While there are reasons why physicians may not wish to be too emotionally attached to their patients (as it may impair their abilities with bias or undue emotional burden), it is hard to resist the analogy of the ideal doctor-patient relationship as a friendship. As with good friends, both the doctor and the patient should be able to trust one another: the patient trusts the physician to provide him with the best medical care and information while placing the patient’s interests as the top priority, and the physician trusts the patient to be honest and compliant with her treatment regimens and recommendations. Both are grateful to the other: the patient is grateful that his physician is doing the best she can to keep him healthy and happy, and the physician is grateful to her patient for giving her a chance to make a substantial difference in another person’s life. Their interactions are congenial and are marked by displays of care, concern, and private expressions of fear, grief, and strength.
However, there is another important aspect to this friendship-like relationship: constructive criticism. Some people go through their lives without accepting meaningful critiques from friends, and similarly, they lack the ability to appropriately criticize people they are close to with hopes of encouraging improvement or intervene when self-made situations have become dire. Good physicians know how to critique a patient’s behavior or beliefs without offending. For example, my preceptor (whom I follow in his clinic and hospital), an interventional cardiologist, is a highly charismatic and amiable man who is well-liked by his patients. However, he is often placed in the position of laying down the ground rules for new diet and exercise regimens for his post-myocardial infarction (heart attack) patients who may be obese or diabetic. Even patients who are very conscientious about their health status tend to overlook certain aspects of their health, and physicians are ideally suited to identifying these loopholes. Some patients fail to reach set goals (that both he and the patients agreed to at a previous checkup), and others slip in a lapse of discipline. At these times, he must be stern and sometimes unforgiving in his critique, sending the message that he truly cares about the patients enough to break the usual lightness of their interactions in order to drive home the message that they need to modify their lifestyle behaviors.
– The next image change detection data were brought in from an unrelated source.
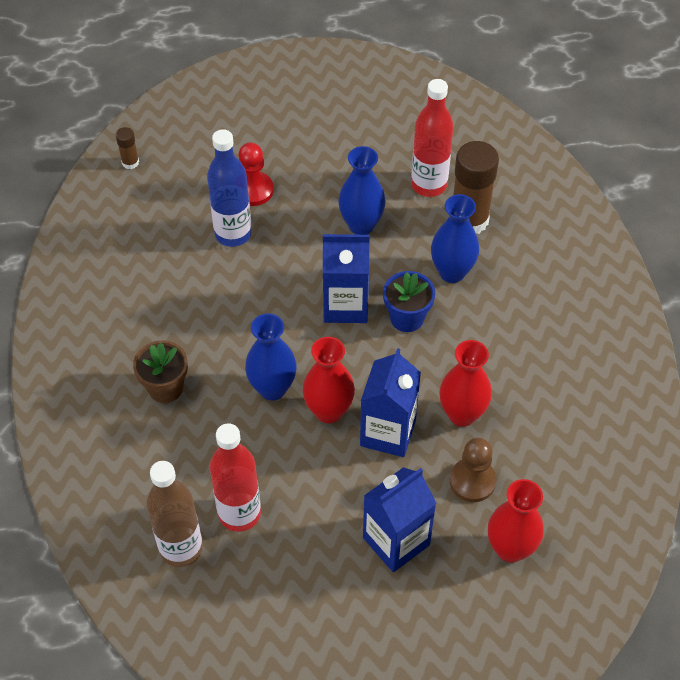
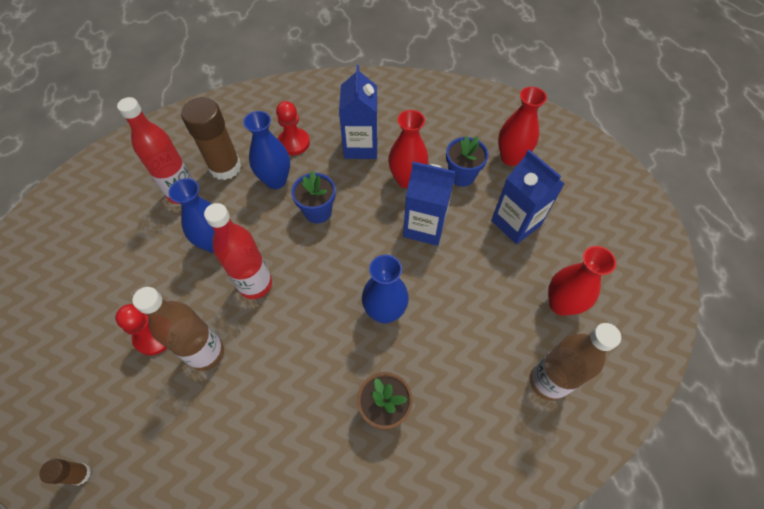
camera: 90 degrees left, 5 degrees up
(233, 234) = (206, 353): blue bottle -> brown bottle
(239, 513) = (508, 334): red bottle -> red bottle (255, 284)
(329, 411) = (406, 268): red vase -> red vase (561, 304)
(345, 305) = (301, 255): blue carton -> blue carton (361, 146)
(472, 481) = (461, 176): brown pawn -> blue flower pot
(514, 286) = (294, 143): none -> red pawn

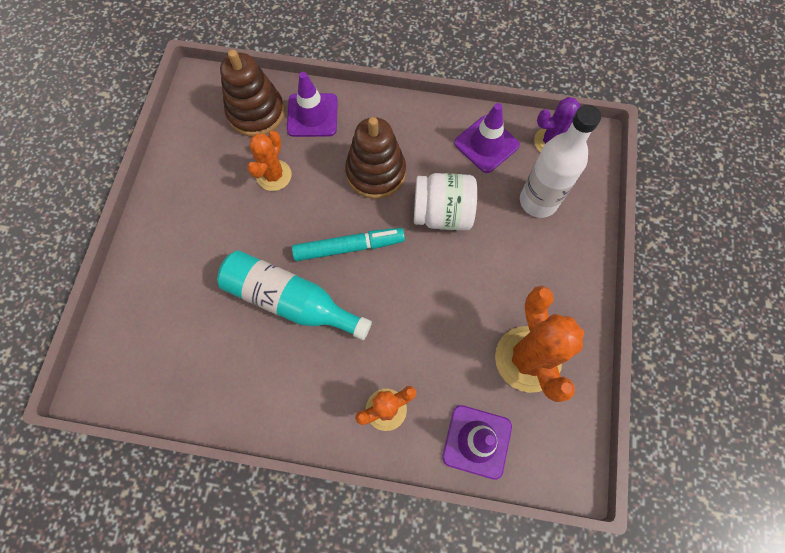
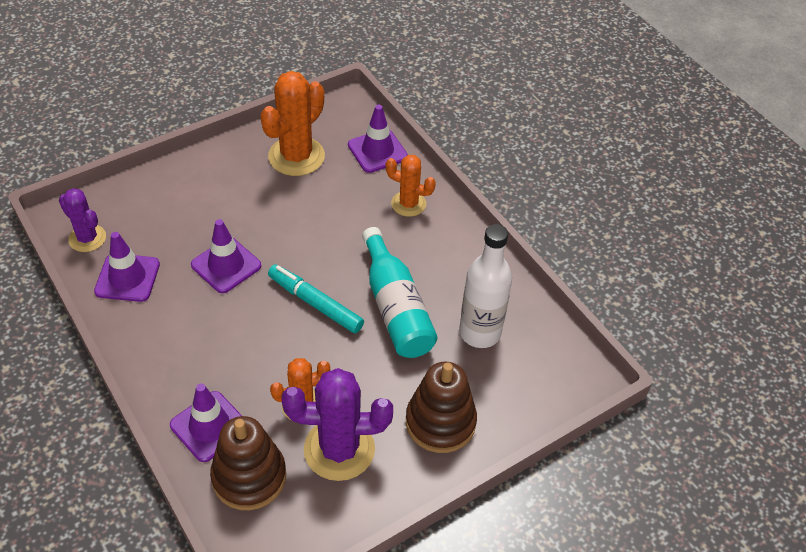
camera: 135 degrees left, 20 degrees down
(221, 172) = (339, 449): none -> purple cactus
(376, 172) = (228, 333): brown stacking toy -> brown stacking toy (440, 422)
(442, 213) = (226, 265): white jar -> purple traffic cone
(538, 201) = (158, 216): white bottle -> white bottle (480, 332)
At the same time, patients should similarly practice constructive criticism with their physicians. This doesn’t happen nearly as often as it should. Usually, dissatisfaction with the doctor-patient interaction festers and grows until the patient is sufficiently malcontent to seek malpractice litigation. Perhaps contrary to popular belief, malpractice lawsuits don’t just happen because doctors make mistakes: they usually happen when the doctor fails to defuse the growing discontent of a patient after a poor outcome occurs. Malpractice litigation thrives on the faulty assumption that the science of medicine is perfect, and therefore the practice of medicine and its outcomes should also be perfect. As such, some patients are fooled into thinking that if a poor outcome occurs, they deserve financial compensation because it’s the doctor’s fault. Most of the time, however, doctors are able to bridge the gap in understanding and apologetically take responsibility for the outcome, even if it wasn’t the doctor’s mistake in judgment or action. Malpractice litigation has a terrible influence on doctor-patient relationships. Patients, in most cases, may be better off telling their doctors why they are unhappy with their performance or interactions rather than seeking retribution. After all, the doctor is the patient’s foremost advocate with respect to the facts that they have the patient’s interests at heart and have the greatest ability to help the patient. Physicians are generally good people, and there is a good chance that they will modify their behaviors to provide the best care for their patients. At least, this is an emphasis in the training of younger physicians: to listen, to truly understand, to reflect on one’s performance, and to constantly improve.
[This is most difficult in emergency care situations that are often targets for malpractice litigation. In these cases, the physicians have no prior relationship with the patient or chance to develop one, and so there is an emotional disconnect. Patients need to understand that poor outcomes are not always the result of mistakes, and furthermore, mistakes that do result in poor outcomes are not often indications that the physician is a bad doctor.]
On a final note, not only should physicians and patients practice constructive criticism on one another, but it is also very important for physicians to learn how to properly critique their colleagues. Physicians, as a professional group, love autonomy, and they despise and vilify the external influences that increasingly impinge on their independence (insurance companies, pharmaceutical companies, personal liability lawyers, etc.). However, in order to shake off these influences that are damaging for both patients and physicians, physicians must learn to better police and rein in their own. It is probably true that the vast majority of malpractice incidents are the result of a very small number of physicians. However, those physicians are often not the ones who are targeted and whose careers are buried by malpractice lawsuits. There are a number of things that could be done to fix this problem, including instituting physician or joint physician-lawyer committees in each state or city that screen all malpractice cases for validity (i.e. true indications of improper practice, not just poor outcomes). Physicians, however, need to constantly strive for improvement (just as they encourage their patients to improve), be willing to accept the constructive criticism of their colleagues, and also know how to give the same sort of meaningful critique when they see that a colleague could do something better.